Ca. 15 Kochrezepte gibt es so beim Lehrer, bleiben noch 30, für die man 30*3 Marken braucht, also 90 Kochmarken.
Das wären bei dir also noch ca. 50 Tage, wenn man die kleine Chance berücksichtigt, dass man einen zweiten Kochpreis im Beutel hat und die Daily mit den Rhinowürsten schon 2 gibt.

2-3 Rezepte wird es noch so geben, die waren eigentlich als Questbelohnung implementiert, aber auf irgendeinem Grunde klappt das nicht.
Kungalosh, Orcaeintopf und Schaufelhauer-(steak oder suppe).

So oder so wird es noch lange dauern, bis man den Titel haben kann.


----------



## Thaielb (15. Dezember 2008)

Laut einem beitrag im amerikanischen Forum gibt es die noch fehlenden Rezepte für den Titel bereits auf dem Testserver:

Looks like the missing recipes are added in 3.0.8. I've already found Kungaloosh (found from the Washed Up Mage in the Underbelly of Dalaran via simple quest) and Fish Feast (requires 450 cooking and 5 Dalaran Cooking Awards to buy). With those two in, I'm almost certain the rest of the missing recipes are found somewhere out in Northrend. 

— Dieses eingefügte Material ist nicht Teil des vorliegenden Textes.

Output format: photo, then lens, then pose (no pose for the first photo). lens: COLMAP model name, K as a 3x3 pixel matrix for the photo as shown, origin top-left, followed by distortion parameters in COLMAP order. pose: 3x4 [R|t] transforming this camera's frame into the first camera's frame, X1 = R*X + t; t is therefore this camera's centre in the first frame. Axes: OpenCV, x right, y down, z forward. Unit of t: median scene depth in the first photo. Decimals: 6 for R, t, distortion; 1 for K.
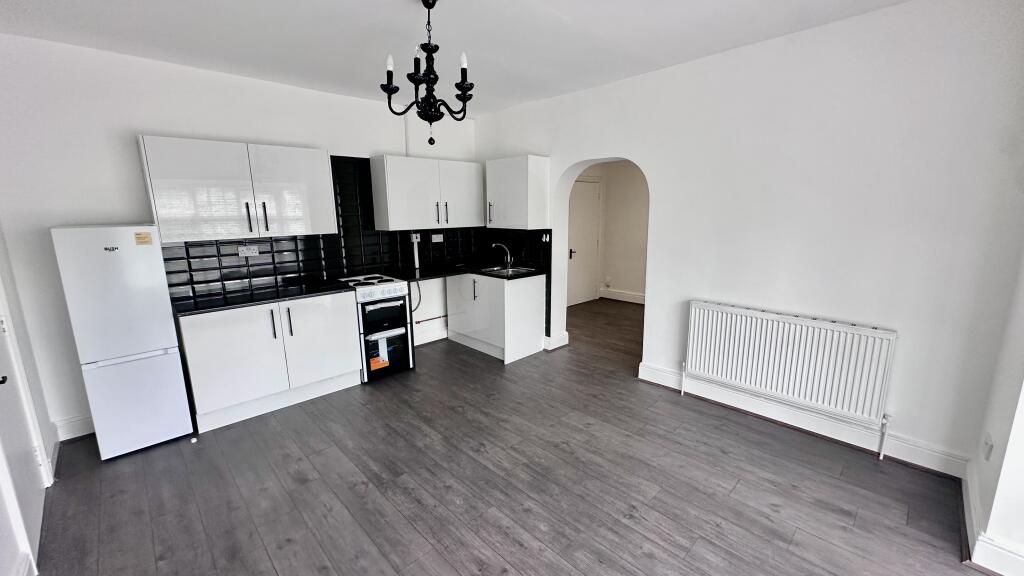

Also mit dem nächsten Patch kommt man dann endlich an seine Rezepte und die ersten Chefköche werden durch Dalaran laufen.


----------



## Davatar (16. Dezember 2008)

Meredith schrieb:


> Das dürfte Mitte oder Ende Januar sein...   Mal abgesehen von der Daily mit den Rhinowürstchen und der kleinen Chance eine zusätzliche Kochmarke im Beutel zu haben, ist das ein genauso nerviger Erfolg wie der Angelerfolg "Einer der nicht entkam".


Naja bei dem Fisch weiss man wenigstens, dass man ihn nach genug häufigem Fischen fangen kann. Schlimmer find ich den Anglererfolg in Strangle, bei dem jeden Sonntag paar hundert Leute mitfischen und die man vergessen kann, wenn man in 10 Minuten keine 40 Fische zusammen hat...


----------



## Mârmëlâdë (16. September 2009)

Ich find schlimmer, dass mein 70er "Chefkoch" den Titel nich kriegen kann, weil er ein Festmahl am Strand der Uralten aufstellen soll und da mit 70 (EP-Stop für BC Raids machen) nicht hinkann.


----------